Tras cuatro horas infructuosas en las que han pasado no más de 10 coches en la dirección adecuada empiezas a considerar cruzarte al otro lado e intentar volver a El Calafate, que parece más fácil de conseguir. En ese momento, una camioneta blanca enciende el intermitente y para al fin. Con este tipo (administrativo de una empresa de construcción que pavimenta algún tramo de la 40 más abajo) pasas las 3 horas siguientes, hasta llegar a Gobernador Gregores.
Juanjo tiene 26 años y, como toda la gente aquí, un abuelo 'gashego'. Salió huyendo hace unos meses de Tucumán, en el norte, tras estrellar por tercera vez su auto y separarse de la madre de su hijo. Conduce a 120 por el ripio (carril sin asfaltar) y habla de Carlos Sáinz y de venir a Europa. Los bajos de la camioneta golpean el piso sin cesar, y el polvo se cuela en la cabina por todos los resquicios del chasis desvencijado.
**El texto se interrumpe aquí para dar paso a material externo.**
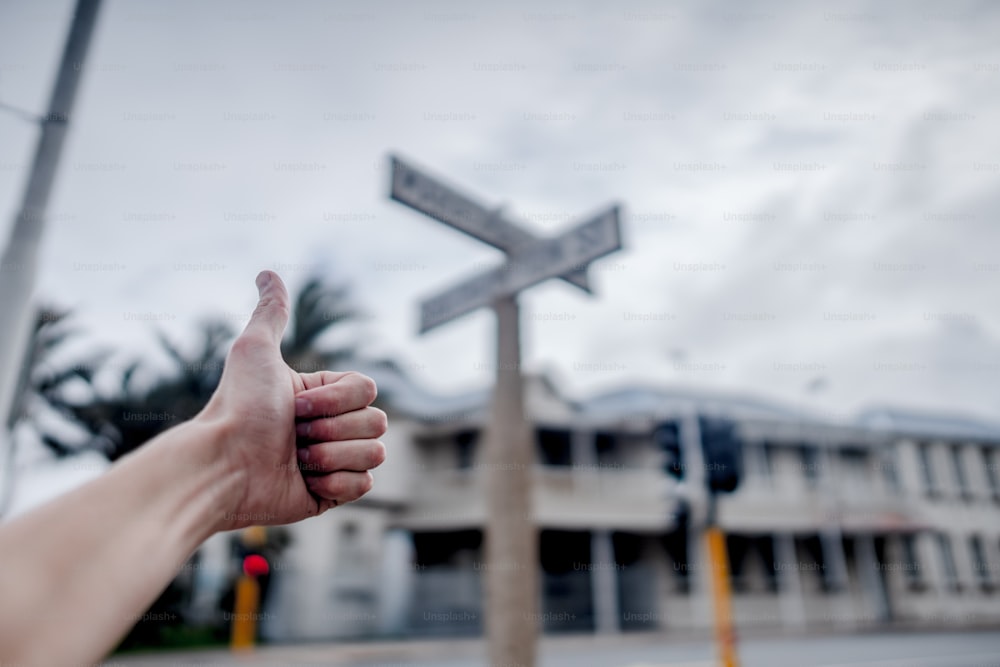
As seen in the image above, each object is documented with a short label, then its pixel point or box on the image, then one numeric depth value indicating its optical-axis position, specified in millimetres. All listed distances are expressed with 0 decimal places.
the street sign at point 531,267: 3756
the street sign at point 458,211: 3783
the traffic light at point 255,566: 11562
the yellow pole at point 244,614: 13570
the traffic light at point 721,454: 5844
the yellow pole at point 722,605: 5385
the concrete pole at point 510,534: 3543
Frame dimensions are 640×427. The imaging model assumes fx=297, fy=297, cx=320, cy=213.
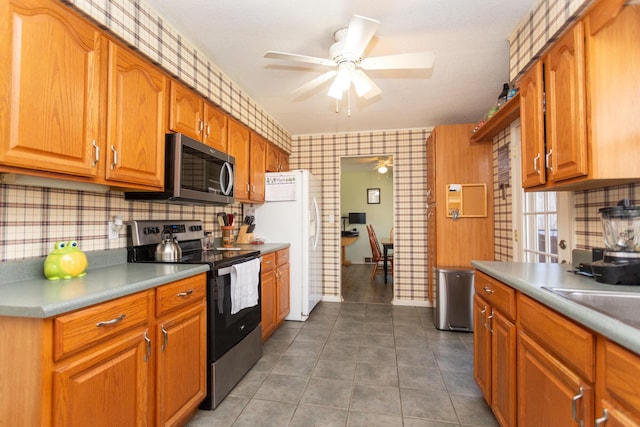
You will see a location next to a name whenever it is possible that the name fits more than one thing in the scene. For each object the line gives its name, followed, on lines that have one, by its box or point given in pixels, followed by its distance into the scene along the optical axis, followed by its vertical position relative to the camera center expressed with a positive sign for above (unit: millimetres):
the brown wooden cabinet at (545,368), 772 -506
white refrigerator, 3291 -38
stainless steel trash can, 2988 -815
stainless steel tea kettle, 1877 -199
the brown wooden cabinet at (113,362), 951 -550
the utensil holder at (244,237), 3125 -183
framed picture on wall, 7297 +584
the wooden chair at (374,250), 5398 -562
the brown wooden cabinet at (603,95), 1228 +525
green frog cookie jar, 1326 -194
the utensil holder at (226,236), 2949 -164
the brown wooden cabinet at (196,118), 1917 +740
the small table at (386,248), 5077 -487
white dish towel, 1983 -461
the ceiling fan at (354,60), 1627 +977
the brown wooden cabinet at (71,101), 1073 +516
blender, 1209 -124
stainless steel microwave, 1850 +315
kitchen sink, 861 -280
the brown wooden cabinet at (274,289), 2654 -676
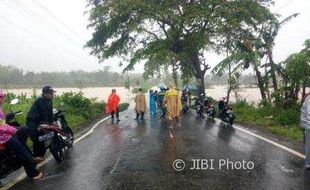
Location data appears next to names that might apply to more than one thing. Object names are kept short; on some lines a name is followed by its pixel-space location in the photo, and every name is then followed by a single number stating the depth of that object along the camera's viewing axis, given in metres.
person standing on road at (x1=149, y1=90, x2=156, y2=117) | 11.33
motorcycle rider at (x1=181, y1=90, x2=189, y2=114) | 12.04
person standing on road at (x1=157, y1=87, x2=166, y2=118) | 10.88
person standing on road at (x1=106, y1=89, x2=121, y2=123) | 10.52
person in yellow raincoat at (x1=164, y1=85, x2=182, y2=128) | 8.77
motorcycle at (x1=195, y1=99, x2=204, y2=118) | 10.89
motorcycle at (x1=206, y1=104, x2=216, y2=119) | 10.00
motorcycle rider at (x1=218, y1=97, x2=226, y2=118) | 8.79
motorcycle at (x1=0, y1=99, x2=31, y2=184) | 3.87
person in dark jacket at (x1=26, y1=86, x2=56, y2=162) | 4.59
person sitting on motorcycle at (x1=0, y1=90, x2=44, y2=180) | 3.81
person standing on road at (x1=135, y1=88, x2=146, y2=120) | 10.75
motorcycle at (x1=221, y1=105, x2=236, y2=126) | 8.26
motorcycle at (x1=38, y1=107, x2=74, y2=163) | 4.58
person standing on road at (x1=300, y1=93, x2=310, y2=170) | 4.18
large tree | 14.44
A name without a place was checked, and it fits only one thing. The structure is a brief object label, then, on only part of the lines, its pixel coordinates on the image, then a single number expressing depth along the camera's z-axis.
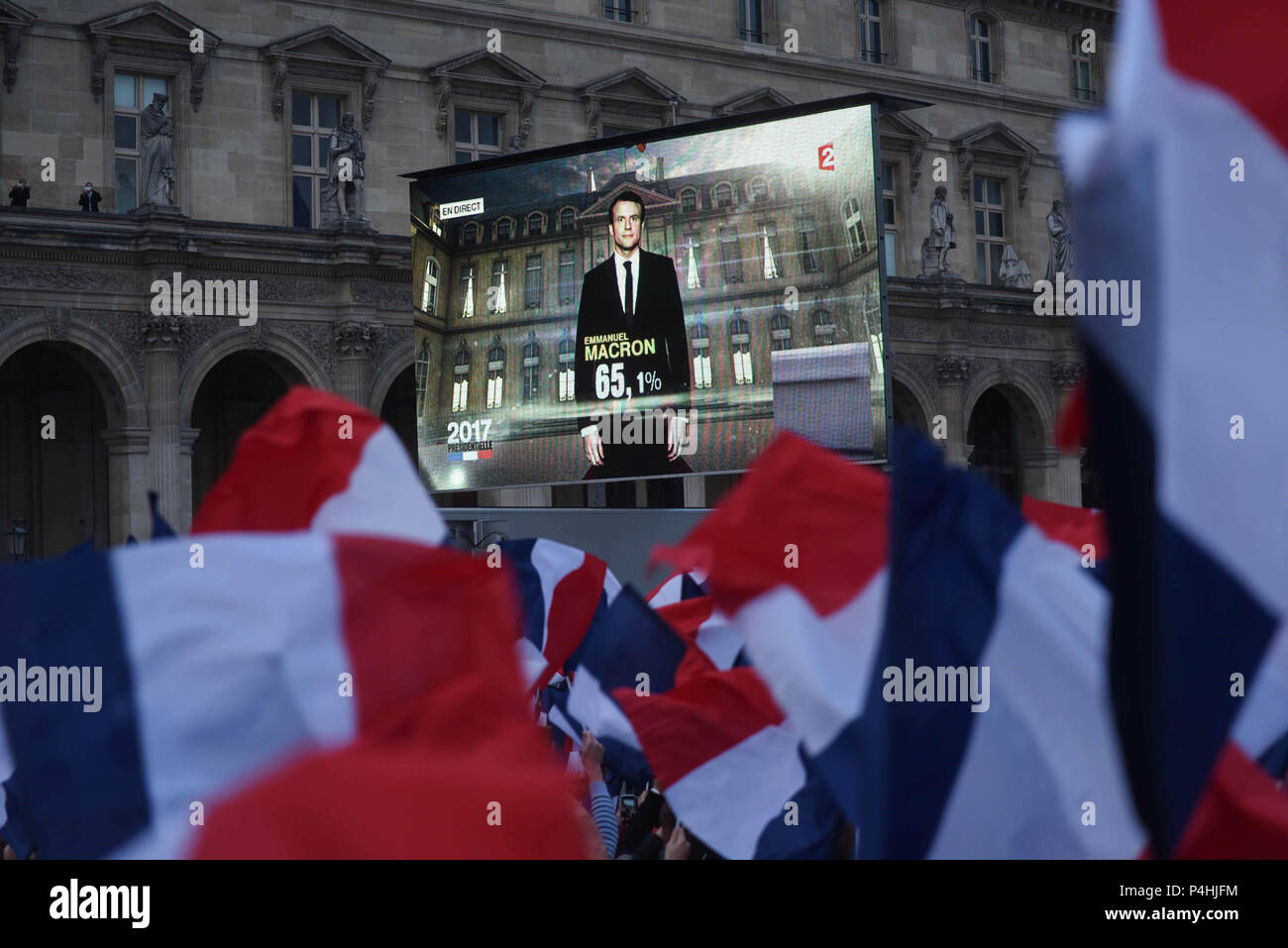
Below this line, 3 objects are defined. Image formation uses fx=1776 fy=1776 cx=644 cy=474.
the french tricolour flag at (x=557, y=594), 11.11
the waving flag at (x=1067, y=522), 9.18
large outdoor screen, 23.84
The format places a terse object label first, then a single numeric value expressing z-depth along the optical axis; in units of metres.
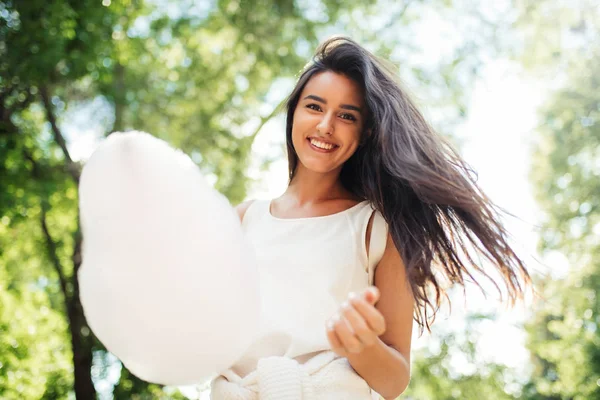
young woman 2.09
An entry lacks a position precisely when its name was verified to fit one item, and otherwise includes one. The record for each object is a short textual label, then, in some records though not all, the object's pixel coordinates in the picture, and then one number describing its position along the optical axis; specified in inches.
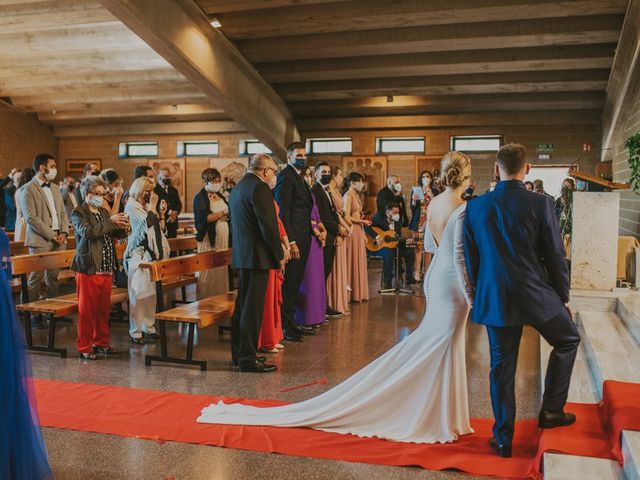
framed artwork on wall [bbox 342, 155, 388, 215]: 583.2
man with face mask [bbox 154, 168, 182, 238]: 337.4
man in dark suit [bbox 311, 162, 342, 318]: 276.9
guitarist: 362.0
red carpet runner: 122.0
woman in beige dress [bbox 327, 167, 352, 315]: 294.0
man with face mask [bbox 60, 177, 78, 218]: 409.4
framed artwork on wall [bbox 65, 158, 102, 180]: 668.7
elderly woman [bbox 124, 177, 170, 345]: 225.9
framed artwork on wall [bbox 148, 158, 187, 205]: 636.7
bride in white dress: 134.1
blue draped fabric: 99.0
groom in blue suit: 120.2
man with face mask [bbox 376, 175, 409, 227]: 367.6
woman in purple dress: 257.1
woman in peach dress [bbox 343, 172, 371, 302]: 320.2
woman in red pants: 207.6
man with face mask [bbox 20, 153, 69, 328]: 272.4
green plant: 223.9
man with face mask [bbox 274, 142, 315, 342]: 241.8
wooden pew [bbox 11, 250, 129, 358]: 214.5
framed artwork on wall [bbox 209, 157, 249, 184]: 620.4
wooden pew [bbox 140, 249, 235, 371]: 199.8
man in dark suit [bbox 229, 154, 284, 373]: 193.6
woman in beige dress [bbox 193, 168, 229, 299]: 297.3
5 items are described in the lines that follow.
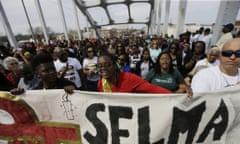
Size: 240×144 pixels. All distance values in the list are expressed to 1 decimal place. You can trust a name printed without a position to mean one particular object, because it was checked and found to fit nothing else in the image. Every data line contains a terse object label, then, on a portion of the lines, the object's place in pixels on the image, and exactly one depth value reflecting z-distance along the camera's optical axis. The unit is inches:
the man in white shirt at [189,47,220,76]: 111.8
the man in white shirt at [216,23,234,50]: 153.0
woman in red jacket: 69.5
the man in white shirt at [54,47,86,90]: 126.6
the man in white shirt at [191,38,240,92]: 60.2
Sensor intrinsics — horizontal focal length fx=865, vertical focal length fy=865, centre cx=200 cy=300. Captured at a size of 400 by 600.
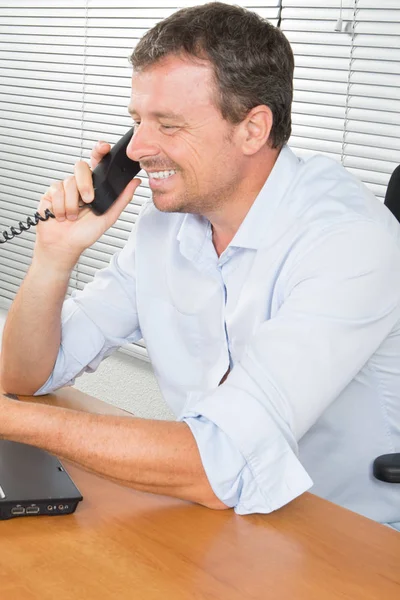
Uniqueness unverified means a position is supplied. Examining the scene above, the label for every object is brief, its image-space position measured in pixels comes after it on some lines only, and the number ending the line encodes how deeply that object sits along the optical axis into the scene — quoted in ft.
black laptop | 3.36
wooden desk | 2.95
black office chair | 4.47
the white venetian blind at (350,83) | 9.39
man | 3.76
Juanjo recorre esta desolada región inmensa, sin nadie,
esquivando a veces guanacos o ñandúes, escuchando cumbia ("Nuevas lunas") en el altavoz del móvil, y sacándote del primer apuro serio de este juego límite.
Juanjo te trae hasta Gregores y te ayuda a buscar alojamiento. Te dice que, sobre las 7, salen furgonetas con empleados de Petersen, una empresa situada en la 40, de la que Gregores está separada unos 85 kilómetros. Siguiendo su consejo, te quitas el polvo en la ducha ruinosa de la pensión y te acercas a la gasolinera donde nadie sabe nada, y donde tropiezas ya con la aventura de mañana. Un tipo y su hijo de 9 años van en tu dirección, y se ofrecen a llevarte. "¿Sabés cebar el mate?" es la única condición.
A unos metros de distancia, enorme y señalado por la barbilla de su conductor, está aparcado el camión cisterna de YPF que hasta ahora no habías visto y que será tu transporte mañana. 30000 litros de gasoil, a 50 kilómetros por hora, tomando mates, a las seis de la mañana. Cenas y descansas: sueñas con el páramo, con la Patagonia.